Imagine a different approach. Imagine if we'd kept our small embassy in Tehran open, with a seasoned diplomat and a couple of bright political and legal officers. Imagine if they'd kept open a window on potential change, as Robert Ford did for years in Moscow at the height of the Cold War.

Imagine we'd brought together our most experienced ambassadors to discuss the Arab Spring as we should be doing...and then been able to intervene more usefully than we have.

Imagine if we had diplomats who were allowed to explain to Canadians what is happening. And imagine if the Prime Minister actually picked up the phone and asked for their opinion and advice.

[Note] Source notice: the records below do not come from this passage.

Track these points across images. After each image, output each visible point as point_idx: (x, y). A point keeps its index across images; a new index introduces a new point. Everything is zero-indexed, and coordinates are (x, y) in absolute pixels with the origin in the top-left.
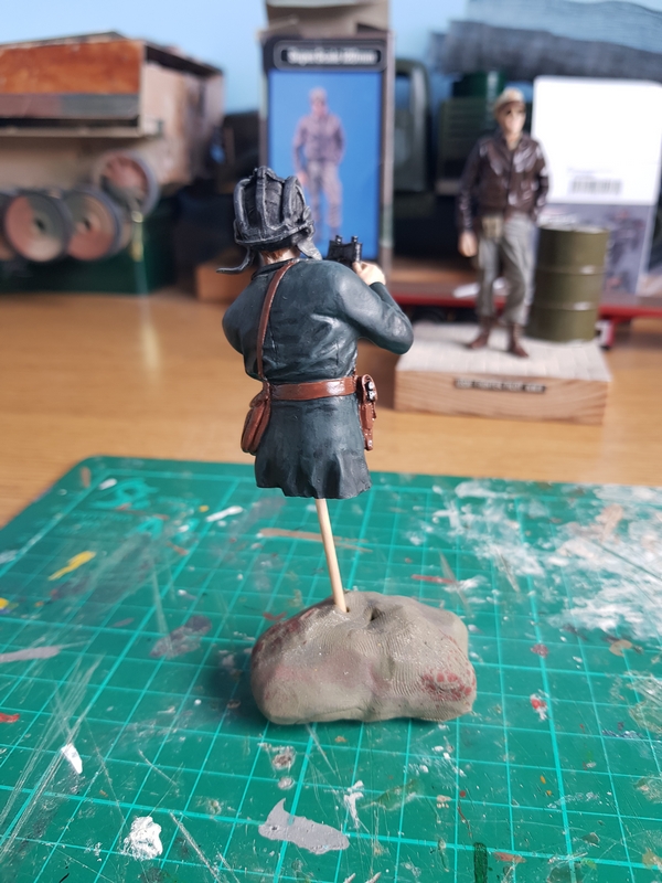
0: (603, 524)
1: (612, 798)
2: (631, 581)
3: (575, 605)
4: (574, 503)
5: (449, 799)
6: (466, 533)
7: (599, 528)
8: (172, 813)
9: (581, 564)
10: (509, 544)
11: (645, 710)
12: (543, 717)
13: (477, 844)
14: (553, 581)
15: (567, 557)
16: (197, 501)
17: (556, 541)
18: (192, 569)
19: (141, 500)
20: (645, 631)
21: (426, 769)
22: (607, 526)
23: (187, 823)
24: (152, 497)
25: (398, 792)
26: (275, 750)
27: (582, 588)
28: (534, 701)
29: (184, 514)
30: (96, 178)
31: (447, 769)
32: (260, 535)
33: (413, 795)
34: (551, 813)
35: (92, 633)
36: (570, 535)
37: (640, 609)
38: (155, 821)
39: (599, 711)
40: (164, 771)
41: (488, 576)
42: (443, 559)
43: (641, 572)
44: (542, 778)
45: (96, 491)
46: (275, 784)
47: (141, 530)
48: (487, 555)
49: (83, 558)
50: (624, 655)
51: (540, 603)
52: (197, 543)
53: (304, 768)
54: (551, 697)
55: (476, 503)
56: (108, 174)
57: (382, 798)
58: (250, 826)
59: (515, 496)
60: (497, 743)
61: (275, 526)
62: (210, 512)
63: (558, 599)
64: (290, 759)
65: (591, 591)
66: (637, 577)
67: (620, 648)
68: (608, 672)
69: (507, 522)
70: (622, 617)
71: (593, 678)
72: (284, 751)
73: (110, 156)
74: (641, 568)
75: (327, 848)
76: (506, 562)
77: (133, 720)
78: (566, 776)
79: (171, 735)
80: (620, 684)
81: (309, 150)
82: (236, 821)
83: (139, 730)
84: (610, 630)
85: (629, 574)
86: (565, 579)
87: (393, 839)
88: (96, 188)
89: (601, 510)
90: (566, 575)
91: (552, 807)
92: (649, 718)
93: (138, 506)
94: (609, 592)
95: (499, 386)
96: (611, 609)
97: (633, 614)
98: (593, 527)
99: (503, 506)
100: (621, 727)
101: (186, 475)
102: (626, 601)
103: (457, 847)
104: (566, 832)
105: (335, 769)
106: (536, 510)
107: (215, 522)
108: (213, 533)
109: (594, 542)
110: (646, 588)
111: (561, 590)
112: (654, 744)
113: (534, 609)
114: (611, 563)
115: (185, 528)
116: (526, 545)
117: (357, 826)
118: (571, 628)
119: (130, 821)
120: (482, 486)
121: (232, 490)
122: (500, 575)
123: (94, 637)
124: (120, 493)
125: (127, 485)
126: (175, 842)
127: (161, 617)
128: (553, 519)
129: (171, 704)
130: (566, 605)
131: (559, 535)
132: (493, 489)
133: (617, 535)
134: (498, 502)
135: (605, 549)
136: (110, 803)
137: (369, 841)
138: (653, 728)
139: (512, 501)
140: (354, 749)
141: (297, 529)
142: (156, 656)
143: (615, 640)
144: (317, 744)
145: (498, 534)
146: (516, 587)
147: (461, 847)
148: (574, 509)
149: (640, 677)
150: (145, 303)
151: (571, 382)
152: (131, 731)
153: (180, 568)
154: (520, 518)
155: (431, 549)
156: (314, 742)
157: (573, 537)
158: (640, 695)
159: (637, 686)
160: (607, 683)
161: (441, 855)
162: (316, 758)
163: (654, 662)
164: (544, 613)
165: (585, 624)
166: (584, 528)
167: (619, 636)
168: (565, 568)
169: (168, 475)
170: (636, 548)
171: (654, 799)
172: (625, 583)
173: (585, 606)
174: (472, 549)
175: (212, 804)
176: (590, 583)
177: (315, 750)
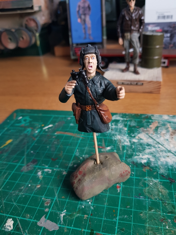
0: (151, 128)
1: (131, 217)
2: (154, 147)
3: (136, 155)
4: (144, 121)
5: (87, 216)
6: (112, 132)
7: (150, 129)
8: (17, 217)
9: (141, 141)
10: (123, 135)
11: (148, 190)
12: (119, 191)
13: (92, 230)
14: (132, 147)
15: (138, 139)
16: (42, 123)
17: (136, 134)
18: (36, 144)
19: (27, 123)
20: (154, 164)
21: (83, 207)
22: (152, 129)
23: (21, 220)
24: (30, 122)
25: (74, 214)
26: (46, 200)
27: (140, 149)
28: (118, 186)
29: (37, 127)
30: (24, 25)
31: (89, 207)
32: (56, 134)
33: (78, 215)
34: (114, 221)
35: (7, 164)
36: (141, 132)
37: (155, 156)
38: (13, 220)
39: (135, 190)
40: (18, 205)
41: (114, 146)
42: (103, 140)
43: (158, 144)
44: (114, 210)
45: (17, 120)
46: (44, 210)
47: (25, 132)
48: (116, 139)
49: (9, 141)
50: (146, 172)
51: (127, 154)
52: (39, 136)
53: (52, 206)
54: (123, 185)
55: (117, 121)
56: (27, 23)
57: (70, 215)
58: (35, 222)
59: (128, 119)
60: (104, 199)
61: (61, 131)
62: (44, 127)
63: (132, 153)
64: (49, 203)
65: (142, 150)
66: (156, 146)
67: (146, 169)
68: (140, 177)
69: (124, 128)
70: (149, 159)
71: (136, 179)
72: (48, 200)
73: (27, 18)
74: (158, 143)
75: (53, 229)
76: (120, 141)
77: (13, 191)
78: (120, 210)
79: (21, 195)
80: (143, 181)
81: (81, 12)
82: (32, 220)
83: (14, 193)
84: (145, 163)
85: (154, 144)
86: (136, 146)
87: (70, 228)
88: (24, 28)
89: (152, 123)
90: (136, 145)
91: (114, 220)
92: (148, 192)
93: (27, 125)
94: (147, 151)
95: (130, 84)
96: (146, 156)
97: (152, 158)
98: (148, 129)
99: (124, 123)
100: (140, 195)
101: (40, 115)
102: (151, 153)
103: (86, 230)
104: (116, 228)
105: (60, 206)
106: (133, 124)
107: (45, 129)
108: (44, 133)
109: (147, 134)
110: (158, 149)
111: (134, 150)
112: (148, 201)
113: (125, 157)
114: (150, 141)
115: (37, 132)
116: (127, 135)
117: (62, 223)
118: (133, 162)
119: (7, 220)
120: (120, 116)
121: (51, 119)
122: (118, 145)
123: (8, 166)
124: (22, 121)
125: (25, 118)
126: (16, 226)
127: (25, 159)
128: (137, 127)
129: (23, 186)
130: (134, 155)
131: (138, 132)
132: (122, 117)
133: (154, 132)
134: (123, 121)
135: (150, 137)
136: (3, 214)
137: (64, 228)
138: (149, 196)
139: (127, 121)
140: (66, 200)
141: (66, 131)
142: (22, 171)
143: (145, 166)
144: (57, 198)
145: (120, 132)
146: (121, 149)
147: (87, 231)
148: (144, 123)
149: (149, 179)
150: (42, 58)
151: (150, 82)
152: (11, 194)
153: (33, 144)
154: (127, 127)
155: (101, 137)
156: (56, 198)
157: (141, 133)
158: (148, 184)
159: (148, 182)
160: (139, 181)
161: (82, 233)
162: (56, 202)
163: (154, 174)
164: (127, 158)
165: (138, 161)
166: (145, 129)
167: (146, 165)
168: (137, 142)
169: (36, 115)
170: (159, 136)
171: (143, 218)
172: (152, 148)
173: (139, 155)
174: (112, 137)
175: (27, 215)
176: (142, 148)
177: (56, 200)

Imagine if our political intelligence on Iran allowed us to separate the rhetoric from the reality, to understand the differences in the complex theocracy - the impacts of the sanctions, the pressures to ease the economic pain.

Then Canada would become a valued source of advice to other Western governments, a trusted source of information, judgment, wisdom, on some of the most difficult issues facing the world.

Instead we have the megaphone, the Prime Minister telling the American President in his own country that "he won't take no for an answer" on Keystone, John Baird on Saturday expressing skepticism but having no information and no knowledge to assess what is actually happening in Tehran. Just the megaphone.

In my recent travels and discussions with seasoned foreign policy experts and politicians in the U.S. and Europe, I haven't met one who took Canada seriously anymore, except as a posturer, a poseur, a political game player. And these are people who remember a different kind of Canada, and a better approach to diplomacy and politics.

Things are not what they either should be, or could be. Canada's role could be as a valued source of reasoned, thoughtful advice to powers afraid or unwilling to talk to each other, clear-minded about the current risks and dangers in the world, prepared to speak up and speak out, but also willing to engage and to listen.

Mr. Harper's outburst in New York about Keystone is particularly strange. Former Ambassador Jacobson used to talk publicly about a U.S. "process." But now Mr Harper has declared that it's all politics. One can only guess what the administration thinks of a Prime Minister who saunters into New York and effectively bad mouths the American administration and environmental process. Lester Pearson was picked up by the lapels by LBJ for less.

It's almost as if he's looking for a fight, maybe even for an issue to use in an election. Remember - Stephen Harper never led a team Canada delegation to Washington to make the case in a reasoned, coherent way. His fear of the face to face means he has no choice but to shout. It won't work.

President Obama speaks at the UN, and talks on the phone with the Iranian President. He makes it clear that actions must follow words, but he also understands that the change of language and words in Iran is important and worth exploring.

Mr. Harper treats the UN as if it were an organization in quarantine, too sick to be touched, let alone spoken to. John Baird is against rape as a weapon in warfare (who isn't ?) but won't talk about abortion or reproductive services for women who are forced into child marriages or sexually assaulted in war-zones. It's all about sound-bites, the domestic market and appealing to the base back home. What are the President and John Kerry to think of these two? One expects as little as possible, and not much.

Iran and the U.S. will talk, there will be movement on Syria and other conflicts will emerge with frightening speed. Canada will be seen as a right-wing gas bag, shouting from the sidelines, the international equivalent of a Ted Cruz filibuster in the Senate. Is this really the best we can do?

It's time we started imagining something different, and better.